HOW TO COMPLETE THIS TASK:
Each line of the records containing "layer" is to be copied out and returned.

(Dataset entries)
+--
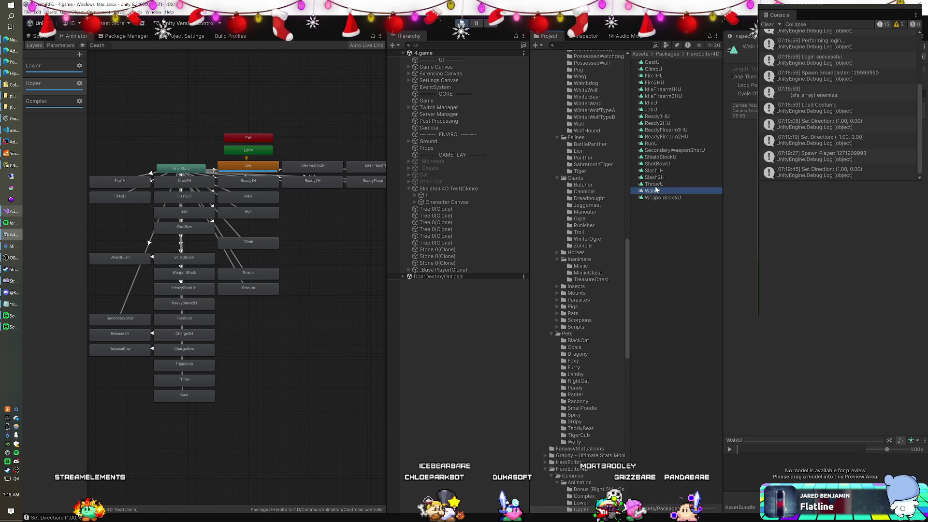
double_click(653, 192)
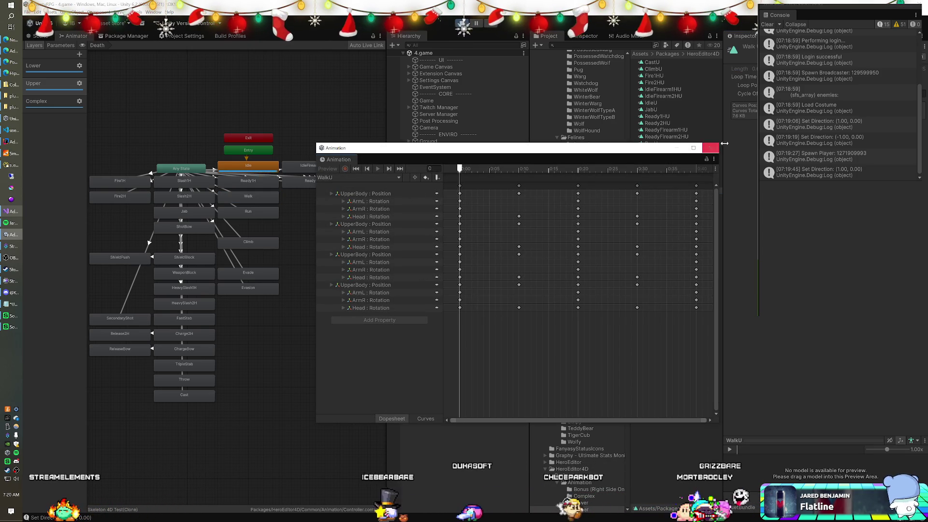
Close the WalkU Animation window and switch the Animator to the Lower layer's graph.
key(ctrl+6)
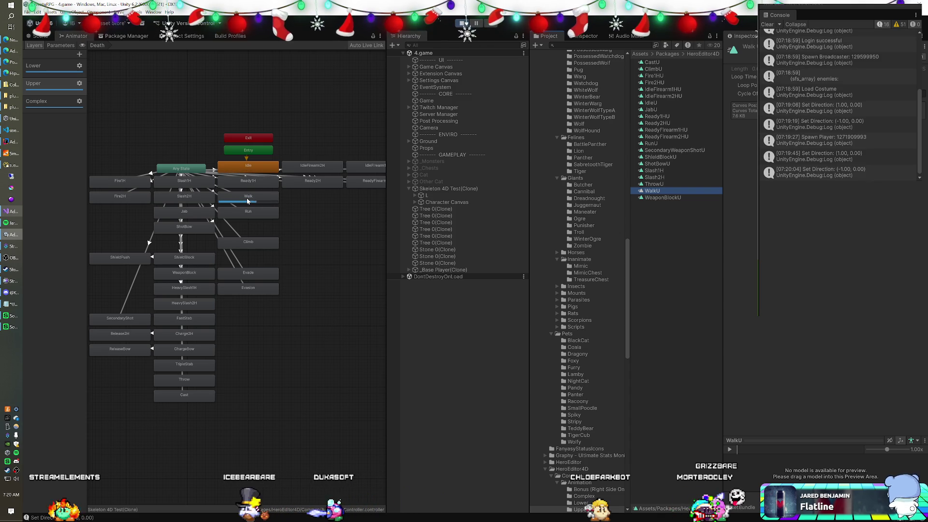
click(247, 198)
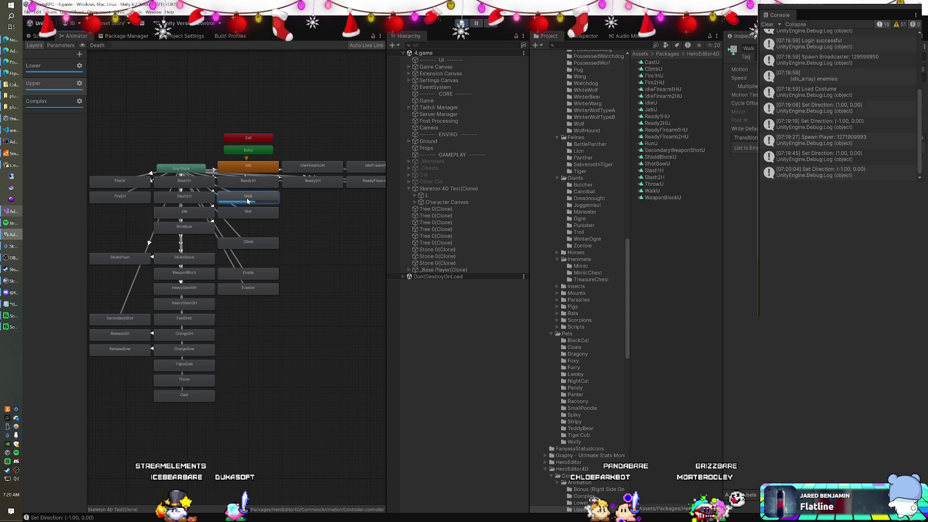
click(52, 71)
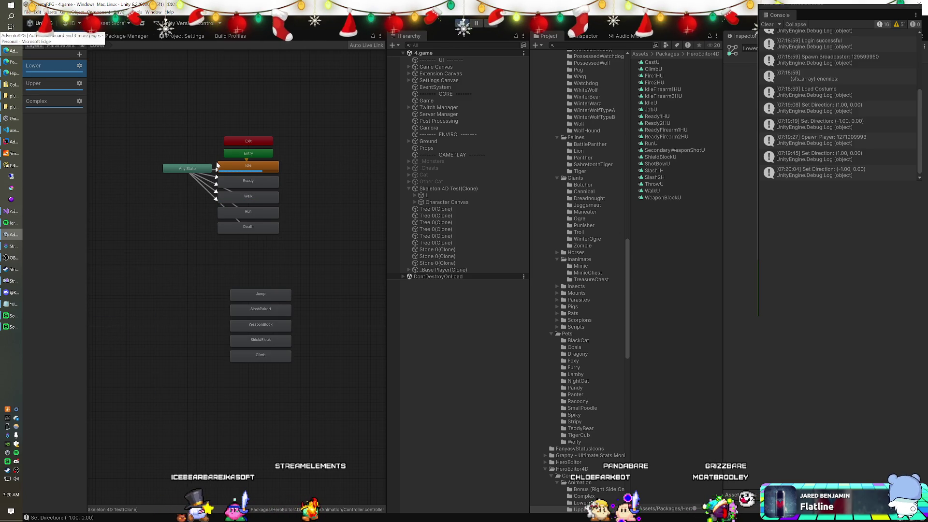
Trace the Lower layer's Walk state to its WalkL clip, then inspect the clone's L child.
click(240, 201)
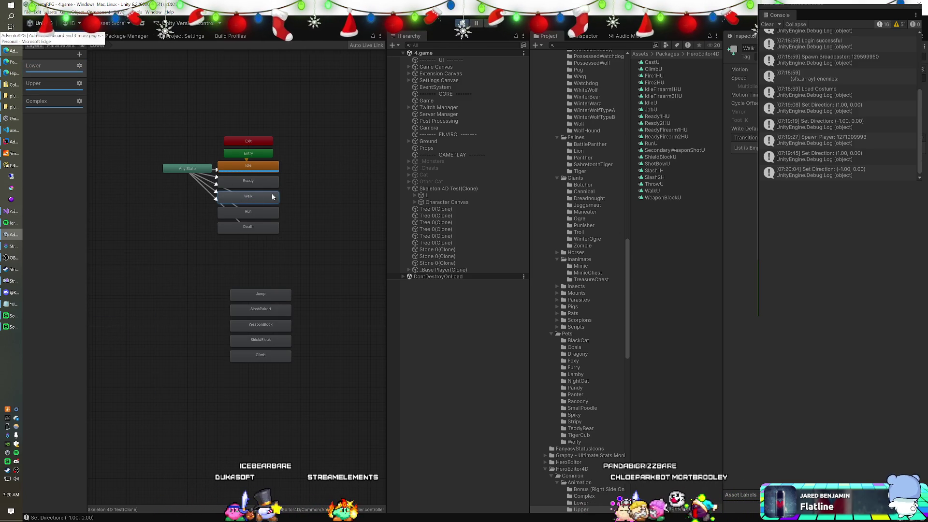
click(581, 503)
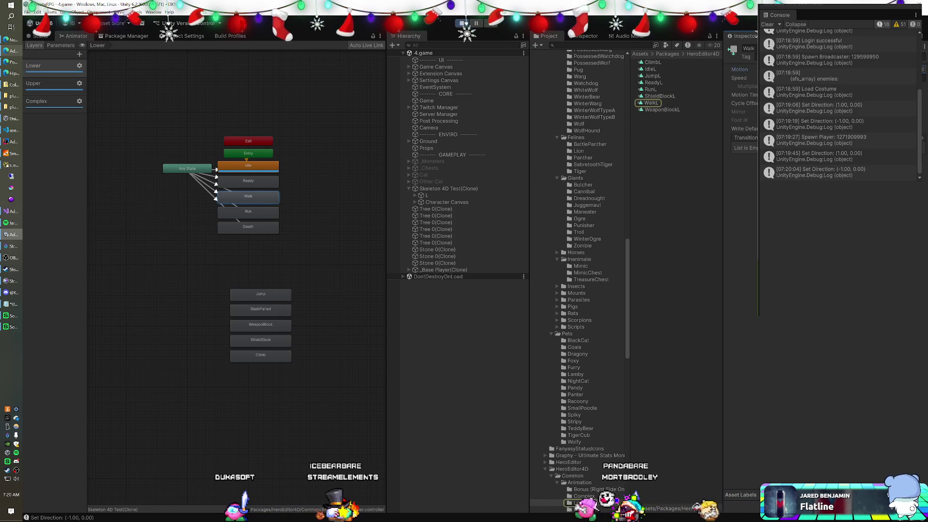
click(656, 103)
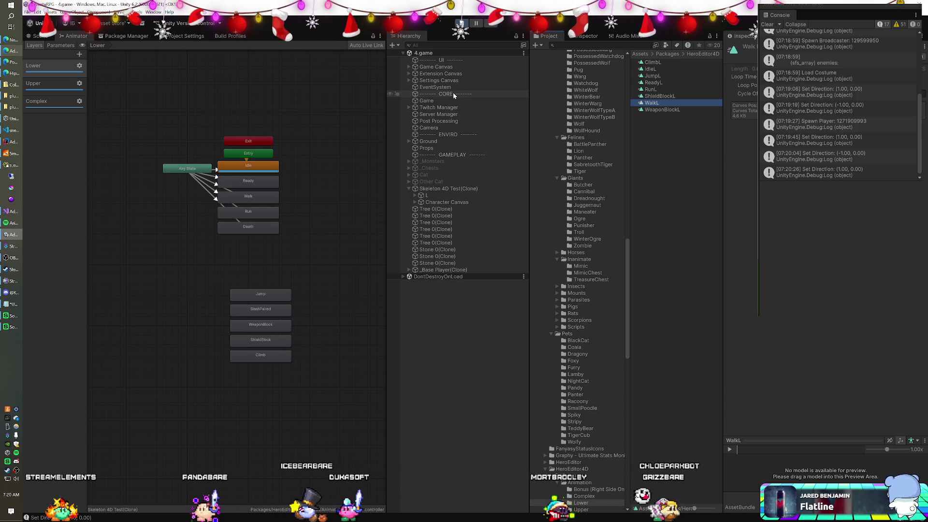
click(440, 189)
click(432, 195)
+--
EXERCISE RESPONSE:
Close the WalkU Animation window and switch the Animator to the Lower layer's graph.
Trace the Lower layer's Walk state to its WalkL clip, then inspect the clone's L child.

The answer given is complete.